Виталий Портников: 20 лет, как первый шаг

19 августа 1991 года я вышел на перрон из поезда, на котором приехал из Москвы в Киев. Жизнь иногда складывается удивительным образом. Я уехал из российской — нет, тогда еще из советской столицы — вечером 18-го. Заканчивался курортный сезон, в поиске тем для «Независимой» я набрал с собой ворох последних газет и наткнулся на любопытную публикацию в газете парламентской группы «Союз», члены которой, как известно, защищали единое и неделимое государство всеми понятными им способами. В газете был изложен наиболее приятный депутатам способ — военный переворот. Эта тема показалась мне интересной. Я был удивлен тому, что сторонники империи не понимают простой вещи: страсти накалены до предела, республиканские элиты больше не чувствуют себя комфортно на этой общей сковороде. И достаточно любого резкого действия, чтобы государство, которое еще недавно казалось вечным, разрушилось как карточный домик.

Статью о военном перевороте я писал почти до рассвета. Через несколько часов меня разбудило радио. Сообщение о создании ГКЧП стало продолжением моих ночных фантазий — я понял, что статью я уже не опубликую. Но и ощущения, что все было кончено, тоже не было: мне предоставлялась прекрасная возможность проверить обоснованность своих прогнозов. Осталось только понять, как и когда. Конечно же, даже в самых смелых мечтах я не мог предположить, что то самое резкое действие, о котором я писал в неопубликованной статье, может уничтожить Советский Союз не за месяц, не за год, а всего лишь за несколько дней.

Впрочем, признаюсь, мне тогда было не до прогнозов. Мои коллеги были в гуще великих исторических событий — на знаменитой пресс-конференции членов ГКЧП, у стен Белого дома, среди москвичей, защищавших демократию, рядом с Ельциным. А я находился в Киеве, где практически ничего не происходило. И все же что-то меня удерживало, что-то заставляло остаться и не спешить обратно… 24 августа я уже диктовал в номер текст о провозглашении независимости Украины. Так бывает — отнюдь не всегда человек выбирает исторические события, свидетелем которых ему приходится стать.

Читателю, который может увидеть в этих строках юношеский романтизм, я признаюсь: я и сейчас воодушевлен.
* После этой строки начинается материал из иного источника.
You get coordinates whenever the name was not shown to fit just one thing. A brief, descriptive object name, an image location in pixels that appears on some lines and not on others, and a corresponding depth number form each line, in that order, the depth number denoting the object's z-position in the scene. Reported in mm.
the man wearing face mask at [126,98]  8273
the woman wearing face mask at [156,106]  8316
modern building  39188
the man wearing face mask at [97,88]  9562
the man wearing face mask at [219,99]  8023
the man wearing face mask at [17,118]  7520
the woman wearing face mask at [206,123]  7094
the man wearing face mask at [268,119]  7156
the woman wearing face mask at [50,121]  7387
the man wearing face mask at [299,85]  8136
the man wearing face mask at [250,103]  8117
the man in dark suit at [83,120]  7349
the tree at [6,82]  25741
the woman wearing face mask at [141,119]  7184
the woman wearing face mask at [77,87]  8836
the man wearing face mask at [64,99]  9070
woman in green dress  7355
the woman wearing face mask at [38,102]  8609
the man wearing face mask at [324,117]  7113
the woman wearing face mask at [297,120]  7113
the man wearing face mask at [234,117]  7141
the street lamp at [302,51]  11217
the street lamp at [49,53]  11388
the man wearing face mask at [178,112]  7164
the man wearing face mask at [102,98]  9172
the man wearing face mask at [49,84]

Воодушевлен, потому что текст, который мог бы оказаться главным в моей профессиональной карьере — об украинской независимости, — появился только на второй полосе «Независимой газеты»: первая была посвящена избавлению от КПСС. И первое, и второе событие были моими мечтами — не юношескими, нет. Эти мечты были связаны с естественным сопротивлением злу, с верой в справедливость. Без этого человек — если он человек — просто не может жить.

Могут спросить: а чего же мы дождались за эти два десятилетия? Путина с аквалангом? Януковича на вертолете? Ради чего россияне собирались у Белого дома, зачем украинцы голосовали за независимость? Разве такой России или Украины хотели те, кто готов был рисковать жизнью за будущее своих стран, кто верил, что стоит отказаться от коммунизма и разрушить железобетонную империю — и жизнь сразу наладится?

И вот тут-то мне приходится признаться в том, в чем я обычно не признаюсь: я никогда не был идеалистом. И мысль о всеобщем благоденствии после избавления от зла никогда не приходила мне в голову. Более того, я был убежден, что от зла невозможно избавиться только с помощью президентского указа или акта о независимости. Нет, первый глоток может быть очень долгим, первый шаг в истории нередко растягивается на десятилетия, ожидание свободы охватывает целые поколения, а сама свобода приходит к тем, для кого дни борьбы за нее — седая история. Так очень часто бывало, просто на этот раз мы стали свидетелями этих грандиозных процессов и искренне обижены на время, в котором живем, на медлительность изменений, на жизнь в сером свете, на безысходность.

А это вовсе не безысходность. Это жизнь, в которой мы сделали только первый шаг. Разве не естественно, что зло, которое так долго владело нашим миром и нашими душами, сопротивляется мимикрирует, обогащается новыми формами? Зло всегда лучше подготовлено к любым кризисам, чем нравственность. Но режима, сковывавшего огромную империю железными скобами, все равно уже нет. И самой империи уже нет. Все остальное — дело неумолимого времени, экономических законов, информационной открытости. Морок, в котором нас заставляют жить сегодня, рассеется еще и потому, что он не столько страшен, сколько смешон. И это первый и главный результат августа 1991-го.